FormatDetection

kientzle edited this page Mar 29, 2012 · 5 revisions
Clone this wiki locally

How libarchive automatically determines the format of data.

Table of Contents

Introduction

Libarchive uses an internal "bidding" process in which multiple modules inspect the incoming data. The technical LibarchiveInternals page describes the process in detail; this page walks through a simple example.

Keep in mind that the mechanism described here is completely handled within the library and is available to any program that uses libarchive. It also works with any input source, including pipes, sockets, and other data sources that cannot rewind the input.

Modules and Bidding

Libarchive is broken into separate modules for every format that it supports.

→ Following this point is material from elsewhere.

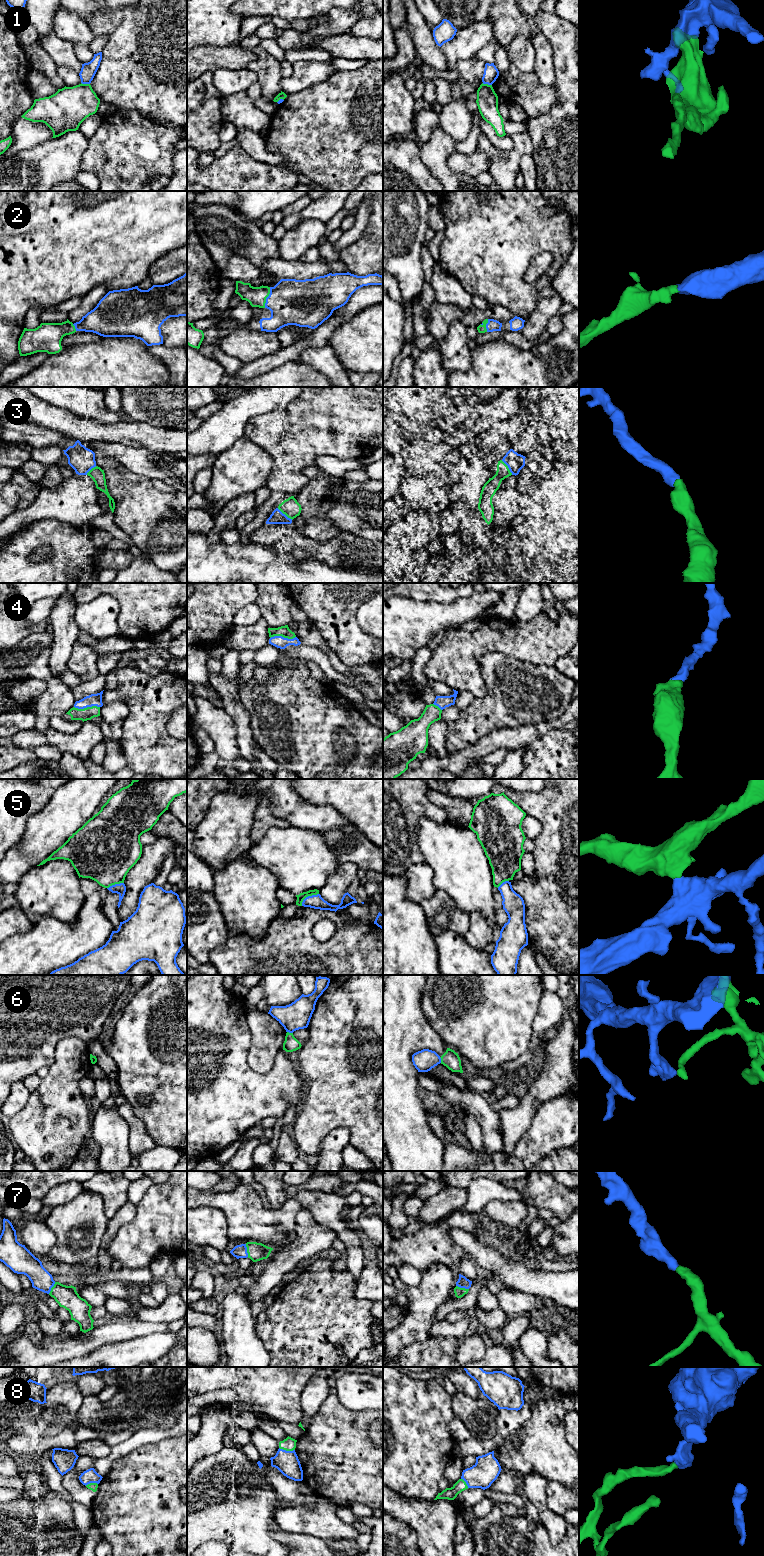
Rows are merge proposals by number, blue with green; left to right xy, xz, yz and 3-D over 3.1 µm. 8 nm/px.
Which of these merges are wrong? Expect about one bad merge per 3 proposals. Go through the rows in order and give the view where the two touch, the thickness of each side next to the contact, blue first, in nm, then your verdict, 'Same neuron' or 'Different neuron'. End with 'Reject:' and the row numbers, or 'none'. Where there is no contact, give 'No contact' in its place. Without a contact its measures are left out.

Each such module includes a "bid" function that knows how to inspect the incoming data and provide a number that indicates how certain that module is that it can recognize that data.

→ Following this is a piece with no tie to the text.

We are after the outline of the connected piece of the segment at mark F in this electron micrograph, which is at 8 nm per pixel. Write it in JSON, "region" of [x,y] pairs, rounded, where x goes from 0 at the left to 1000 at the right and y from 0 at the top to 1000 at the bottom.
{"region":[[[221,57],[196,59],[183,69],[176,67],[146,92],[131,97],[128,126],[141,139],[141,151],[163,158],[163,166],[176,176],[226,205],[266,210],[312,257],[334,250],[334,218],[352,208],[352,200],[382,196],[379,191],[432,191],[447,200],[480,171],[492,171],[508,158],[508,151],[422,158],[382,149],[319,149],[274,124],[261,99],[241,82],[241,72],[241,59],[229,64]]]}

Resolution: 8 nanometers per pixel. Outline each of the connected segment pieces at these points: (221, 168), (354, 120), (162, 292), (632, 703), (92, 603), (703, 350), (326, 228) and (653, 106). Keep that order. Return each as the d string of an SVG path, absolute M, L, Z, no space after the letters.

Simplest example: A tar archive

When you use libarchive, you create the libarchive object and then invoke functions that register different modules. Suppose you use the following:

 struct archive *a = archive_read_new();
 archive_read_support_format_tar(a);
 archive_read_support_format_cpio(a);

This registers two bidders with libarchive's read core: one bidder understands tar archives and the other understands cpio archives.

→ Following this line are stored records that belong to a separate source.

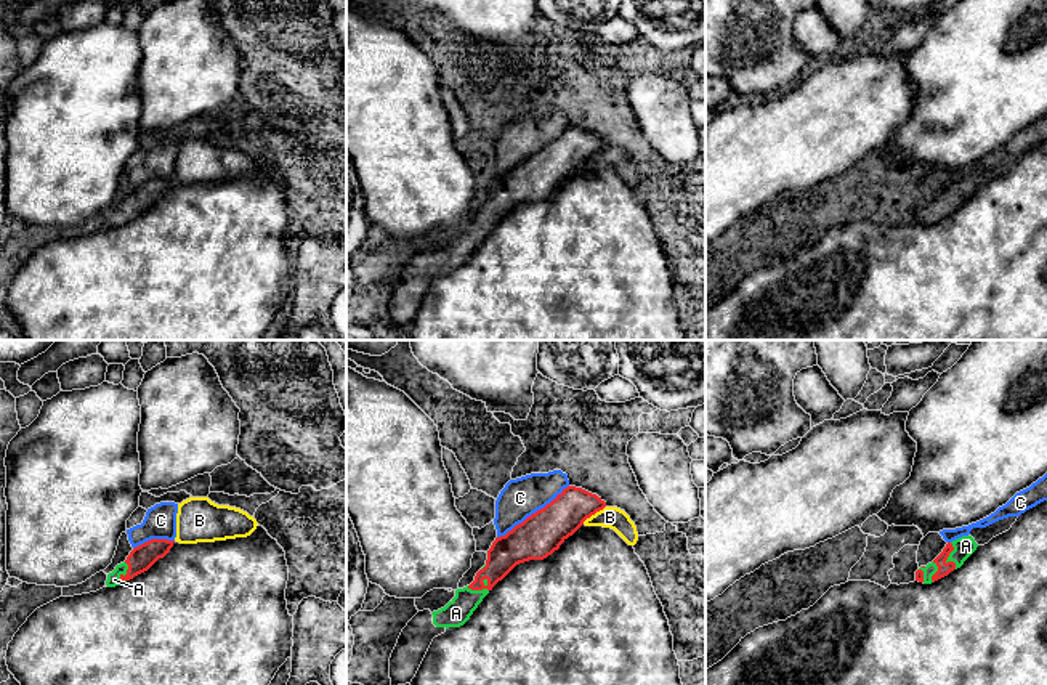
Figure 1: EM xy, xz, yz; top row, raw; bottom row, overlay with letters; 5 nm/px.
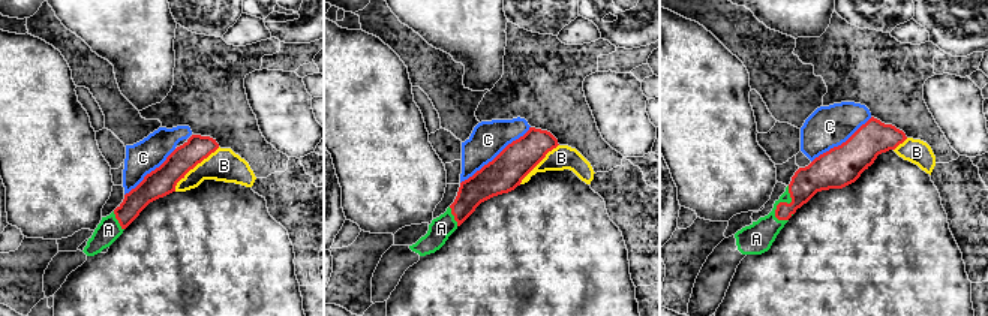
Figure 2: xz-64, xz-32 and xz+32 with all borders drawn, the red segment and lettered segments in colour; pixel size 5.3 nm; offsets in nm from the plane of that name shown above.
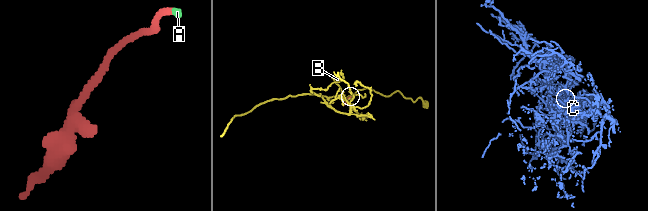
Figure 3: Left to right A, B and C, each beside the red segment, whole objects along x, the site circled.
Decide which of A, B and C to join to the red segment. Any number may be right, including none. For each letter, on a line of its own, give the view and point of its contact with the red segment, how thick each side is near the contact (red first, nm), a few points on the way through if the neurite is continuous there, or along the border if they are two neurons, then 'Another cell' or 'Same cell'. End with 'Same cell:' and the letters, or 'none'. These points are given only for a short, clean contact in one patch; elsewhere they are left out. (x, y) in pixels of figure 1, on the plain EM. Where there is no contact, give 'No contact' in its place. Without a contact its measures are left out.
A: Touches red at xz (478, 230). Thickness 160 nm (red) against 140 nm. Path across: xz (509, 191), (478, 230), (456, 254). Same cell
B: Touches red at xz (594, 154). Thickness 200 nm (red) against 110 nm. Another cell
C: Touches red at xz (533, 154). Thickness 220 nm (red) against 200 nm. Another cell
Same cell: A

You can then open a file and prepare to read the archive contents:

 archive_read_open_filename(a, "input.tar", 10240);

This function is a shorthand for calling `archive_read_open1()` after registering an input function that reads blocks from a file. If you want to read data from some other data source, you can call the registration functions directly. (If you decide to roll your own, you might want to look at the source code for archive_read_open_filename for ideas.)

Inside `archive_read_open1()`, libarchive asks the input function for the first block and shows that block to each registered module. In this case, the cpio module will probably bid zero and the tar module will bid a higher value. So libarchive's read core will initialize the tar reader.

Now you can ask for data from the archive and those requests will be handled internally by the tar reader module:

 while (archive_read_next_header(a, &entry) == ARCHIVE_OK) {
    /* ... process next entry ... */
 }

A more complex example: input.tar.gz.uu

Of course, tar archives are often compressed and sometimes processed even further. Consider a tar archive that has been compressed with `gzip` and then encoded with the `uuencode` utility. In order to read this, libarchive must first decode the uuencode wrapping, then uncompress the resulting data before it can evaluate the tar structure.

Besides _format_ modules that understand archive formats, libarchive also has _filter_ modules that understand particular compression or encoding formats. (Originally, the filter machinery was used only for decompression. It now supports many encoding formats and wrapper formats as well, but the term "compression" is still used by much of the code here.)

So let's start over and create a new archive reader:

 struct archive *a = archive_read_new();
 archive_read_support_format_all();
 archive_read_support_filter_all();

This time, I used two convenience functions that register all formats and all filters that are supported by libarchive.

Now, when you open the archive using the same code as above, libarchive will first present the input to every registered filter module. For our example, the `uudecode` filter will recognize this input and bid the highest. Libarchive will then initialize the `uudecode` filter and ask for data from that filter. When libarchive asks for data from the uudecode filter, that filter will in turn ask the file input function for data from the file.

So now libarchive can take the output of the uudecode filter and again present that data to each registered filter module. In our example here, the gzip decompression module will win the next round of bidding. After initializing the gzip decompression module, libarchive will take the output of that module and again ask all filters to bid. This time, none of the filters will recognize the output, so all of the filters will bid zero. When libarchive cannot add any more filters to the processing list, it will ask format modules to bid.

When all of the bidding is complete, libarchive will end up with an internal list that looks like this:

  • File input function
  • UUdecode filter module
  • Gzip decompression module
  • Tar format module
When you ask for the next header, libarchive will pass that to the tar module, which will request data from the filter modules as necessary.

In this way, almost any combination of compression or encoding can be removed before the inner archive is evaluated. This allows libarchive to transparently process files such as compressed ISO images or RPM files (RPM files are really a simple encoding wrapper around a compressed cpio or xar archive).

By having the modules register with libarchive's read core, statically linked programs can select only the minimum set of functionality they need and not pay any overhead for formats or compression support that they don't require.